At all times, assume you’re wrong. Your goal is to get to be less wrong. You can only validate how wrong you are by talking/sharing with others, and being humble about that. And understand that everyone is wrong at the start, and constantly working to get to less wrong. I’ve found that by repeating this over and over, it can help lead to some changes:

  • asking more questions
  • being kinder in response to “dumb” questions
  • putting something into existence to work on/against, vs being paralyzed by choice to start. It’s easier to talk about something in particular vs a general idea “let’s do X” rather than “we should do something” gives an opportunity to change X.
  • It removes the stigma and potential shame about being wrong – you’re already wrong. Know this, accept this, and aim to be less wrong.
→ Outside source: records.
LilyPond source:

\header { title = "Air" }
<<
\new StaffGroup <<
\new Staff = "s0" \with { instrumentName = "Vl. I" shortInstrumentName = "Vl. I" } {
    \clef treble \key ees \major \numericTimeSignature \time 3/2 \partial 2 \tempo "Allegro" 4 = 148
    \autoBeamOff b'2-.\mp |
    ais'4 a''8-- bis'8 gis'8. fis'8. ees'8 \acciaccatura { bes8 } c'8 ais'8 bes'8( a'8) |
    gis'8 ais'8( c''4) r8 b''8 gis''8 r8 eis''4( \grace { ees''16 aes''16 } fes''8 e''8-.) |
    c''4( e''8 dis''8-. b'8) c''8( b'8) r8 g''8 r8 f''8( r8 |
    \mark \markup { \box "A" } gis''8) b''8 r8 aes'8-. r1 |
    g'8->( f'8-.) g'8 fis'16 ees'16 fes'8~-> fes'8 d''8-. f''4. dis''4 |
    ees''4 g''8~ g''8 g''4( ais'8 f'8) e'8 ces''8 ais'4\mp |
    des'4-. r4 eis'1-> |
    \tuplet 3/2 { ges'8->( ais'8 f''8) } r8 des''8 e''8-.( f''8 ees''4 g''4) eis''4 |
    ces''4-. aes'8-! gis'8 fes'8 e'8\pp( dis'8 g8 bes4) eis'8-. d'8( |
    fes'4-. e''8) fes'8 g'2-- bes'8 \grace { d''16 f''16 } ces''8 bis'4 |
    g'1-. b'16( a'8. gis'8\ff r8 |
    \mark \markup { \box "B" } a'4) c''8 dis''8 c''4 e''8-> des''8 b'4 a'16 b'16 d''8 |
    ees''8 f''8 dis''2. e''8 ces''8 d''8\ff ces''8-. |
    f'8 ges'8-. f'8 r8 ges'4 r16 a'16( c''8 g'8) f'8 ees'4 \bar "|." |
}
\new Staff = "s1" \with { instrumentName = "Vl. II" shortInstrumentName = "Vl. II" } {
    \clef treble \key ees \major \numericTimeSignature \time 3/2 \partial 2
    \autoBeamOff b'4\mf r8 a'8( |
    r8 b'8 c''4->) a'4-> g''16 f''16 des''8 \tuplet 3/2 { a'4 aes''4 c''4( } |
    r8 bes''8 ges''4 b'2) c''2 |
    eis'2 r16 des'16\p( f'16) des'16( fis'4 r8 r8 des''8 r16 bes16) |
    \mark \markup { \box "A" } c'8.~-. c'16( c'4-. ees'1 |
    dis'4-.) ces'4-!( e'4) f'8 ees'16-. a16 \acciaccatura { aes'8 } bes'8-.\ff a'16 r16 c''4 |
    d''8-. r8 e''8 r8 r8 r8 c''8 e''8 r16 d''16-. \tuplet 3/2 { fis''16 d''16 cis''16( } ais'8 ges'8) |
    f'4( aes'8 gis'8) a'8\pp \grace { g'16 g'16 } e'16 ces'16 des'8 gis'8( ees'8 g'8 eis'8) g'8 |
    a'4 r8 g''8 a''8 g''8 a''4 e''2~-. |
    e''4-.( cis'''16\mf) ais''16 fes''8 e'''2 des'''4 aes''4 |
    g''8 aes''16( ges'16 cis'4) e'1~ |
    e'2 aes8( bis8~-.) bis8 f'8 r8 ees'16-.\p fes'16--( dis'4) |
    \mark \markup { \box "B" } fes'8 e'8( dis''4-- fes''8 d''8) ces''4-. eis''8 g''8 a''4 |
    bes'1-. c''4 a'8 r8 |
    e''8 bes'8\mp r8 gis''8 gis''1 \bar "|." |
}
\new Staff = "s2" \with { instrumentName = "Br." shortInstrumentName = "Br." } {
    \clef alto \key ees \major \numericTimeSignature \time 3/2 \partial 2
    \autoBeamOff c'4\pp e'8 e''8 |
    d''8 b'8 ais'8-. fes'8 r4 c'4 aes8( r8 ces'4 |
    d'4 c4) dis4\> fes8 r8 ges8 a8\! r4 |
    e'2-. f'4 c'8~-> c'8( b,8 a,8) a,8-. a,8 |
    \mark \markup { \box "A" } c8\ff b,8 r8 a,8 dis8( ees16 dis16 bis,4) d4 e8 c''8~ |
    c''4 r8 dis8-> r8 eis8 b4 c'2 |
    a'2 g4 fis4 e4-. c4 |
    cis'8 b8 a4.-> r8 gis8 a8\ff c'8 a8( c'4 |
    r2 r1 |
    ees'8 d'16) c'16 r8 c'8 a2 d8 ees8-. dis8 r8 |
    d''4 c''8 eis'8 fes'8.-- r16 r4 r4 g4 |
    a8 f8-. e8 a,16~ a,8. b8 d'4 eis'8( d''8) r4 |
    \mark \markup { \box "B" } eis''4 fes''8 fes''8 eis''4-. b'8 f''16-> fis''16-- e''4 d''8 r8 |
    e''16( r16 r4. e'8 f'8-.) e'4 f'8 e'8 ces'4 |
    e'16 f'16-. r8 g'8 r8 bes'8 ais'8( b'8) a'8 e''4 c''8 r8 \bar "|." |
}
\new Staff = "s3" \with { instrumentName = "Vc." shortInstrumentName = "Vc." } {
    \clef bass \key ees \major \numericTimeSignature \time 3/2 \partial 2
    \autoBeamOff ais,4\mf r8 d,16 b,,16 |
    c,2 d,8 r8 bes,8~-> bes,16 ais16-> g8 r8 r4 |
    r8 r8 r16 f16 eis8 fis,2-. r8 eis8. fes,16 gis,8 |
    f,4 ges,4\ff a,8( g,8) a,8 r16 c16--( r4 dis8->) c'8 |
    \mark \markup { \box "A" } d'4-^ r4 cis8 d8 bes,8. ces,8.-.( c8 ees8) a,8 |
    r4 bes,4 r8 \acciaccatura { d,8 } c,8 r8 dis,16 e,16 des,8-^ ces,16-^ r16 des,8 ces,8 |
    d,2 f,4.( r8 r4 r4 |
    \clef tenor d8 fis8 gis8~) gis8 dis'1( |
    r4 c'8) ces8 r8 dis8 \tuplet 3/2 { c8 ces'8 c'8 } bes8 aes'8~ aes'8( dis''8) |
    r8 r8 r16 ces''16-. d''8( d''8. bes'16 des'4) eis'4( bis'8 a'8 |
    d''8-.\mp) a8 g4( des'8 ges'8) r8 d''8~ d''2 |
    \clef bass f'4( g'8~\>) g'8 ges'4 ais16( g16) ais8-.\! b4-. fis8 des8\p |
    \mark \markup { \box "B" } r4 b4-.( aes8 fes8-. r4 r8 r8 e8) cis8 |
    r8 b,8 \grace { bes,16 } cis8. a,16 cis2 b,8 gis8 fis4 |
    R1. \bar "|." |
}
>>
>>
Writing software is a team sport

This is sort of the corollary of go alone to go fast, go together to go further. You need others to be successful, because everyone is full of biases, and other people help you get around them. And people with different skills are required for a good team. I’ve found this is a helpful gentle nudge away from individuals who constantly want to be a hero and take everything on by themselves too.

Write less software

Perhaps ironic for a software team, but the best software is the software you don’t write. Much like how a car loses half its value as you drive it off the lot, All production software is legacy someone needs to deal with in the future. So write less of it. If you can use someone else’s software? if your default position is “I don’t need to write this”, it can really give focus to the decision that, indeed, you do need to write it. Can you justify why you haven’t just used someone else’s software? it is worth the effort, the cost of maintenance?

Write boring software

This goes along with the above. We all want to write super-brilliant, complex software that’s on the cutting edge of everything because we’re that awesome. But guess what. Chances are that you’re only going to be responsible for 10% of that software’s life. OTHER people – OTHER systems will have to be able to work with in in the future. So if you follow common patterns, you lower the cognitive overhead to learn it. and maintain it. Resumé-driven Development should be avoided in almost all instances, because software needs to live in teams, not individual’s heads. It also means to, more often than not, move cautiously. Don’t adopt that rad new framework just because it is there. The larger the organization, the more important this is. Human ability to share immense code-bases because of predictable patterns is major advantage.

Progress is more important than excellence

Everyone wants to be the best. Strive for that. But perfectionism is the enemy of good (is that another aphorism to live by?). What’s important is consistent progress towards better on all plans. experiment, iterate, improve. Fail one time? that’s fine. learn and do it better next time. If you’re the best, if everything is excellent, you’re in the wrong job – because you’re not being challenged. Similarly, if you can no longer progress, you’re in the wrong job – because you either don’t care or you’re in the wrong role for your skills.

There’s of course and endless list of these. These few keep cropping in conversations over the past year or so. Other things I’m trying to find good wording for is around the concept of how good software is living, or like a plant, or something – that you have to maintain it, update it, let it adapt to the world around it, etc.